Le fleet management est l’autre versant de cette optimisation. La flotte représente probablement le deuxième ou troisième poste de dépense pour un gros transporteur : les enjeux sont d’importance. « Avant, la gestion de la flotte était effectuée par une personne avec un tableau Excel, sourit Hotman Hozman. Aujourd’hui, il existe des solutions de fleet management, aussi bien en interne qu’en externe, qui offrent des outils performants. »

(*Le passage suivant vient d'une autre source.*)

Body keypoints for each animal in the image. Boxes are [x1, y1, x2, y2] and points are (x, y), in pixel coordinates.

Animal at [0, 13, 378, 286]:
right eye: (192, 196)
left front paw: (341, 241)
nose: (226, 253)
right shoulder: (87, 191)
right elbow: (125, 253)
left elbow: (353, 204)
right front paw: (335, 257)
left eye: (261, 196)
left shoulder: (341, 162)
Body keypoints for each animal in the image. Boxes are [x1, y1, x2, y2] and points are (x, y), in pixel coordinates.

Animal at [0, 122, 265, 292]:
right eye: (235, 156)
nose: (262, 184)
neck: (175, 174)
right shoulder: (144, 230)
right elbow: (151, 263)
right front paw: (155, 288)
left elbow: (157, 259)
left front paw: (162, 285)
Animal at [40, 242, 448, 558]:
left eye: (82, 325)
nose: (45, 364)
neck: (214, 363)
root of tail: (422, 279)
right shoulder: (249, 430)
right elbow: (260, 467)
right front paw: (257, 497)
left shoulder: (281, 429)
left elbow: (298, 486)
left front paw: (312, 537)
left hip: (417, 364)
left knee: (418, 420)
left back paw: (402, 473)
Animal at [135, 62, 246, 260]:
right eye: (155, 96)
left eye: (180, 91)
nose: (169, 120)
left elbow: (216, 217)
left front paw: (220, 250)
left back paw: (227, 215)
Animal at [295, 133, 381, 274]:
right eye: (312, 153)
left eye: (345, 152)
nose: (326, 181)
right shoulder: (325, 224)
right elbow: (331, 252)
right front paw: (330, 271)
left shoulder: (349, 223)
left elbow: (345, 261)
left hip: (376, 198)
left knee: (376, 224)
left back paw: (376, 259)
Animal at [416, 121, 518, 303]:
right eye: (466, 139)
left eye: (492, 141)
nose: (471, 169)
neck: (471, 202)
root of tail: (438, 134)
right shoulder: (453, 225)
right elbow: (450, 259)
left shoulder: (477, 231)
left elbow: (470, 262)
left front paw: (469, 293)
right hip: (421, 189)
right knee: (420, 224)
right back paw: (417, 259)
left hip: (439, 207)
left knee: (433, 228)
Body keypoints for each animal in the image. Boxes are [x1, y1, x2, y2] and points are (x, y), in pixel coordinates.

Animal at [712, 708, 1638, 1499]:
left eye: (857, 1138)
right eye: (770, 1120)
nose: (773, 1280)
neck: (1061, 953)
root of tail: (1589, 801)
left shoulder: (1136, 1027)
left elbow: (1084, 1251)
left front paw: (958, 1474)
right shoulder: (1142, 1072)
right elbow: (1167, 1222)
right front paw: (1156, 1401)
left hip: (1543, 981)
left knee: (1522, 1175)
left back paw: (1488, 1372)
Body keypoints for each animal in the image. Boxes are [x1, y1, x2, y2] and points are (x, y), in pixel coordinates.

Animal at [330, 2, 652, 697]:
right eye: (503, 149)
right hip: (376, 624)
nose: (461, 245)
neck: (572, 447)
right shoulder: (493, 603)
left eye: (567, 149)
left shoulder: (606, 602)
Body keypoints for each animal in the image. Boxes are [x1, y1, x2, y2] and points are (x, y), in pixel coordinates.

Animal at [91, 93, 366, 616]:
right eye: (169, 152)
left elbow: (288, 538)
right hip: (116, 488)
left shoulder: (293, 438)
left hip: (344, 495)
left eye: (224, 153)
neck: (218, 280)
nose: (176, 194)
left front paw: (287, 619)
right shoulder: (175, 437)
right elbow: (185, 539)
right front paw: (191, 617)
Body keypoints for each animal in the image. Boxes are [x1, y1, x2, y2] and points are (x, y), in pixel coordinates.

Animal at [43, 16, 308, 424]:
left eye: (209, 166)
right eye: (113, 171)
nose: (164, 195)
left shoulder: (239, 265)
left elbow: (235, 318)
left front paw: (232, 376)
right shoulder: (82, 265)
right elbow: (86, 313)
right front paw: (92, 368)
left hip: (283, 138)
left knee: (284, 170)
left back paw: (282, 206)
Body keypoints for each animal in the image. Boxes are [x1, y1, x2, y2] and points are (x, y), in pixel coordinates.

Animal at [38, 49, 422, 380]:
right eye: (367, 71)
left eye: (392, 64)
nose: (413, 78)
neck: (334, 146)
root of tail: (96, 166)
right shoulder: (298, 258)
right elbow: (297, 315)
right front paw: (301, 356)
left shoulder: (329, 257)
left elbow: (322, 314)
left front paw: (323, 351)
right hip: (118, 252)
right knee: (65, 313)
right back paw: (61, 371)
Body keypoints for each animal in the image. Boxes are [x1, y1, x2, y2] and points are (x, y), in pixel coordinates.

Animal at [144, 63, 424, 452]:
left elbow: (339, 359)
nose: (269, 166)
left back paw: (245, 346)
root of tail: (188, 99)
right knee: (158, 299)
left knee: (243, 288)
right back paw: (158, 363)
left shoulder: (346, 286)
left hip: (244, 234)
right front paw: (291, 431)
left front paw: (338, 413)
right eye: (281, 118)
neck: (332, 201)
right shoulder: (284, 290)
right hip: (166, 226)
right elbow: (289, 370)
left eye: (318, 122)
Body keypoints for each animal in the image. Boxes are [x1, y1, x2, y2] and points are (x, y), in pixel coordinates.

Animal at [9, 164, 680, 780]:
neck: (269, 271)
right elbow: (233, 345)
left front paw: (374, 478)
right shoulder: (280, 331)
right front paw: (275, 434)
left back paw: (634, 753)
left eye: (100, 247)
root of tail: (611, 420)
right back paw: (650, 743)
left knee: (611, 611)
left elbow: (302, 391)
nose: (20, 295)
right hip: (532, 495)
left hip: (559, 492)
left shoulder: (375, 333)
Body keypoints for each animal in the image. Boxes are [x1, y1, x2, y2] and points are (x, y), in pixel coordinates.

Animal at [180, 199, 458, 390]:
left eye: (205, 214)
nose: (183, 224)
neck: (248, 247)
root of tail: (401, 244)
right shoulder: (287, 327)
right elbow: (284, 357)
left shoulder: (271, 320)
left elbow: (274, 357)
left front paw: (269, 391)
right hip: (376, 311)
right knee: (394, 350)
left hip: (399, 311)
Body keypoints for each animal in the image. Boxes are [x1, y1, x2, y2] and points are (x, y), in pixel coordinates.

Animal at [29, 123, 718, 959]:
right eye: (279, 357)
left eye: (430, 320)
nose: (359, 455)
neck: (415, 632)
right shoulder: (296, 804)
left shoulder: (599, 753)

Un reporting précis permet, par exemple, d’ajuster les kilométrages des contrats selon les usages réels, et ainsi d’optimiser le coût de sa flotte, notamment en LLD. Une gestion attentive est devenue maintenant indispensable, non seulement d’un pur point de vue de performance, mais aussi pour pouvoir répondre à certains points de légalité (par exemple, si un véhicule est frappé d’une amende, l’entreprise est dans l’obligation de désigner le conducteur). La bonne nouvelle, c’est que toute entreprise – quel que soit le mode d’acquisition choisi – peut s’équiper de telles solutions ; et elles incorporent même des fonctionnalités qui aident à la décision lors d’acquisition de véhicules. L’arrivée de la télématique permettra d’améliorer encore l’efficacité de ces solutions. « Nous développons des API pour que les clients puissent utiliser les données récoltées de façon unifiée avec celles de la solution de gestion de flotte », précise Amandine Christolhomme, porte-parole de Fleetmatics. Mais si les coûts de la télématique se réduisent, et que le ROI est rapide, cela reste un investissement supplémentaire. « Nous préconisons notre solution pour des flottes d’au moins cinq véhicules », décrit Amandine Christolhomme. En deçà, si les bénéfices sont là, la rentabilité est plus difficile à retrouver.